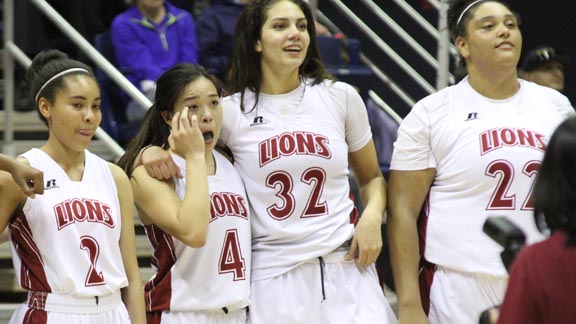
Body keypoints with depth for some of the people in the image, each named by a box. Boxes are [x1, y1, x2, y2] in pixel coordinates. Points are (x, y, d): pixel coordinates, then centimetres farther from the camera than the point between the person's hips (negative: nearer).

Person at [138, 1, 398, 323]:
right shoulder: (233, 111, 1)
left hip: (345, 265, 1)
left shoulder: (340, 97, 5)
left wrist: (372, 217, -3)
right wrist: (153, 151, -9)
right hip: (274, 275, -1)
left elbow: (372, 177, 16)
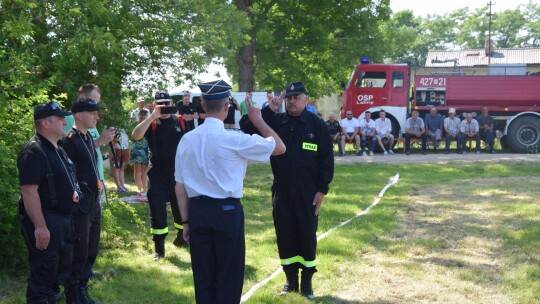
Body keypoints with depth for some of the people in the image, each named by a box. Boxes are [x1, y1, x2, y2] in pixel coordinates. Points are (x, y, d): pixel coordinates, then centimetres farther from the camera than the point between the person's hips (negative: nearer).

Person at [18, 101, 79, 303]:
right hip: (45, 222, -10)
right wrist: (40, 226, -28)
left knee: (61, 270, 18)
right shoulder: (34, 152, -18)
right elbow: (29, 191, -24)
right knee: (43, 274, -4)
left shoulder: (56, 149, 13)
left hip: (62, 220, 10)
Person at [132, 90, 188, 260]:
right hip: (157, 175, -2)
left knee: (182, 208, 14)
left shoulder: (181, 122, 3)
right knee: (157, 212, 0)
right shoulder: (151, 123, -4)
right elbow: (135, 136, -23)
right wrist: (153, 117, -26)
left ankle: (181, 238, 38)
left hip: (179, 173, 2)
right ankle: (159, 248, 9)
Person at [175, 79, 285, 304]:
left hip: (197, 211, 5)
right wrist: (257, 119, 7)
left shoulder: (187, 139, 1)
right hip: (227, 211, -5)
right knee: (229, 276, 6)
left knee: (203, 276, 12)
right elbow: (279, 147, -4)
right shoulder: (234, 139, -13)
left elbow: (180, 185, 6)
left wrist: (186, 220, 15)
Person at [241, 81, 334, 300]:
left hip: (307, 191, -3)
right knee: (284, 234, 8)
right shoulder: (275, 121, 4)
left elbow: (326, 158, -4)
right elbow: (248, 130, -8)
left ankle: (307, 281, 17)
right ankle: (290, 279, 21)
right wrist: (269, 110, -15)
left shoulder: (316, 124, -4)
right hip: (281, 190, 3)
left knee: (307, 235, 4)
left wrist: (322, 189, -8)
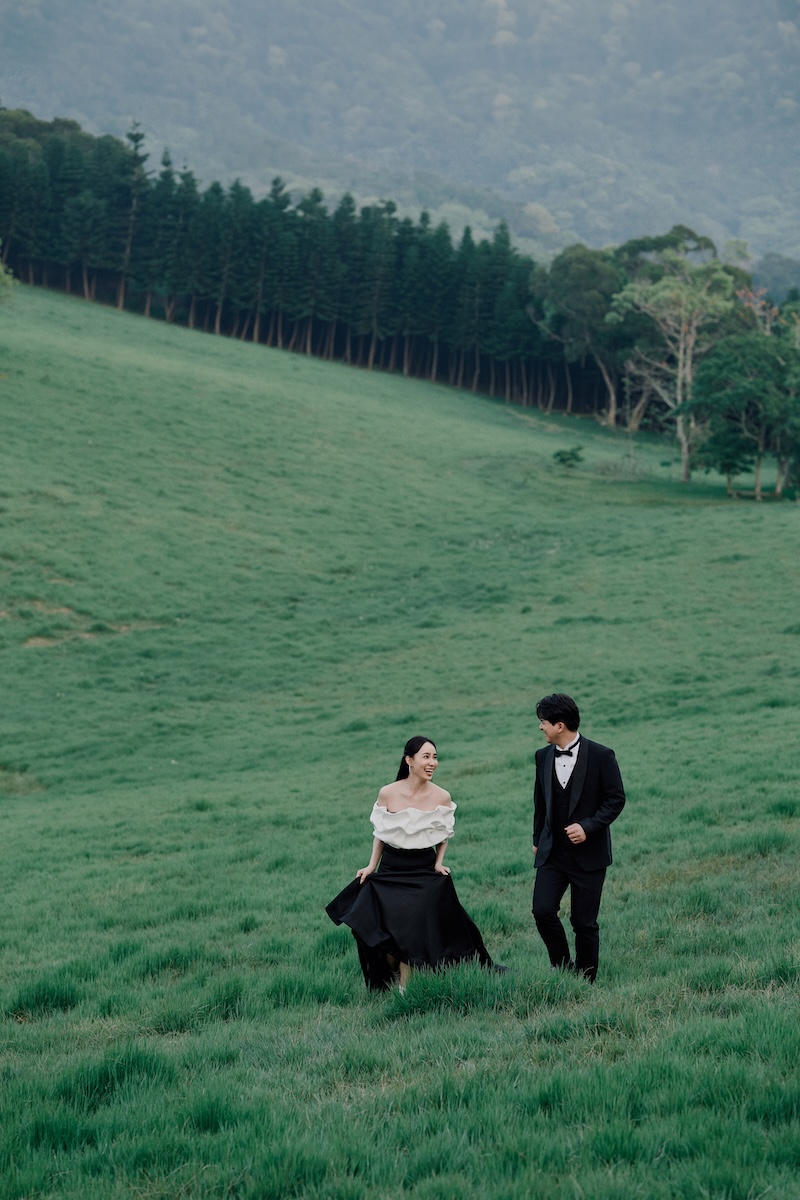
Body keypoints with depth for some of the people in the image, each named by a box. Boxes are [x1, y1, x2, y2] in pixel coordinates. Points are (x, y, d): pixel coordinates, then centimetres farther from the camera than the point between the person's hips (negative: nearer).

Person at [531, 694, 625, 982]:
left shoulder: (600, 755, -10)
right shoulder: (543, 756, 6)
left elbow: (616, 799, -8)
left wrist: (588, 827, -18)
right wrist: (537, 840, 20)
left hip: (588, 852, -4)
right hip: (552, 851, 4)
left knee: (584, 922, 0)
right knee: (542, 910, -9)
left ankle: (585, 981, 15)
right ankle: (562, 964, 13)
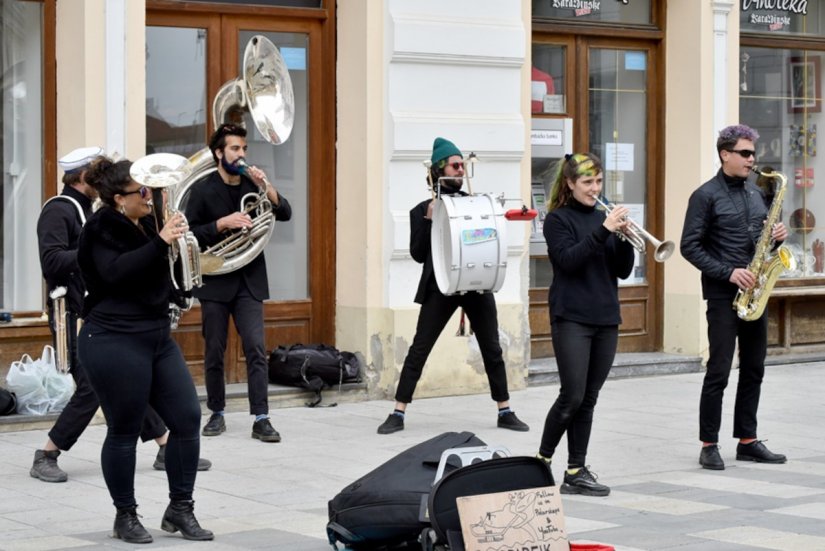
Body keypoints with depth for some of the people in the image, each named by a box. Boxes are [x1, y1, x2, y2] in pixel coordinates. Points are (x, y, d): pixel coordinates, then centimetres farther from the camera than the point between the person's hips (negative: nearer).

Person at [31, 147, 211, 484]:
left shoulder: (87, 210, 16)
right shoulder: (58, 210, -12)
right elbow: (51, 262, -23)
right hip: (75, 316, -9)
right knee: (91, 389, -13)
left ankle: (167, 450, 14)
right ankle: (45, 459, 0)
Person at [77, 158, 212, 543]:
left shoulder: (143, 225, 14)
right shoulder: (101, 230, -10)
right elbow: (115, 272, -27)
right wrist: (160, 242, -29)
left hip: (157, 338, 8)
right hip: (114, 342, -8)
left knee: (188, 418, 2)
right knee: (124, 431, 0)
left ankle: (179, 510, 12)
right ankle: (125, 517, 14)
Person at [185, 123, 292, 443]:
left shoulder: (252, 185, 7)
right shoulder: (203, 190, -2)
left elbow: (285, 213, -1)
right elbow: (191, 233, -8)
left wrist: (266, 187, -16)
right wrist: (222, 223, -19)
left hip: (249, 280, 2)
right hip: (215, 281, -2)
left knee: (256, 349, -7)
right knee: (214, 352, 5)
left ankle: (261, 419, -8)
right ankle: (217, 414, 19)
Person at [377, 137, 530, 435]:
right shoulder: (423, 210, 5)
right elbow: (418, 254, -2)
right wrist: (429, 220, -12)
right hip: (440, 288, -3)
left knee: (492, 350, 5)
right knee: (418, 351, -4)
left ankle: (505, 412, 13)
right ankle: (398, 414, 0)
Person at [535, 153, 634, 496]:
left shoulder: (602, 217, 13)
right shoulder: (558, 219, -2)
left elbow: (623, 271, 9)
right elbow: (569, 259, -17)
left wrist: (625, 239, -8)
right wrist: (603, 231, -23)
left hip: (606, 318, 6)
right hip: (572, 317, -6)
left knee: (588, 399, 5)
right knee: (572, 397, -9)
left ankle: (576, 472, 8)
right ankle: (542, 461, 9)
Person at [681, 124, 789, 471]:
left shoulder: (755, 192, 14)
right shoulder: (705, 196, -6)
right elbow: (690, 247, -10)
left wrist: (776, 236, -1)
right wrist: (728, 272, -18)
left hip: (753, 292, 7)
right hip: (723, 295, -7)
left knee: (753, 369, 9)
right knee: (719, 371, -6)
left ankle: (747, 441, 16)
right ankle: (709, 445, 0)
____
EXERCISE: The answer should contain only the lines from the start of the records above through the line with "right elbow: (279, 147, -4)", copied exactly, and no pictures.

ANSWER BOX:
Body keypoints with depth for some of the people in the image, each named by a box. Boxes are [x1, y1, x2, y2] in pixel coordinates. Points are (x, y, d): pixel coordinates, then centimetres farther from the camera than the point between the person's hips (negative: nearer).

Person at [138, 1, 398, 323]:
right shoulder: (233, 111, 1)
left hip: (345, 265, 1)
left shoulder: (340, 97, 5)
left wrist: (372, 217, -3)
right wrist: (153, 151, -9)
right hip: (274, 275, -1)
left elbow: (372, 177, 16)
Body keypoints with depth for some of the people in the image, each named by a box. Boxes are [x1, y1, x2, y2] in pixel coordinates. Points are (x, y, d): pixel coordinates, then centimetres farther from the camera than the point between the person's hips (negative: nearer).

Person at [18, 101, 79, 303]:
right hip: (45, 222, -10)
right wrist: (40, 226, -28)
left knee: (61, 270, 18)
right shoulder: (34, 152, -18)
right elbow: (29, 191, -24)
right knee: (43, 274, -4)
left shoulder: (56, 149, 13)
left hip: (62, 220, 10)
Person at [132, 90, 188, 260]:
right hip: (157, 175, -2)
left knee: (182, 208, 14)
left shoulder: (181, 122, 3)
right knee: (157, 212, 0)
right shoulder: (151, 123, -4)
right elbow: (135, 136, -23)
right wrist: (153, 117, -26)
left ankle: (181, 238, 38)
left hip: (179, 173, 2)
right ankle: (159, 248, 9)
Person at [175, 79, 285, 304]:
left hip: (197, 211, 5)
right wrist: (257, 119, 7)
left shoulder: (187, 139, 1)
right hip: (227, 211, -5)
right knee: (229, 276, 6)
left knee: (203, 276, 12)
right elbow: (279, 147, -4)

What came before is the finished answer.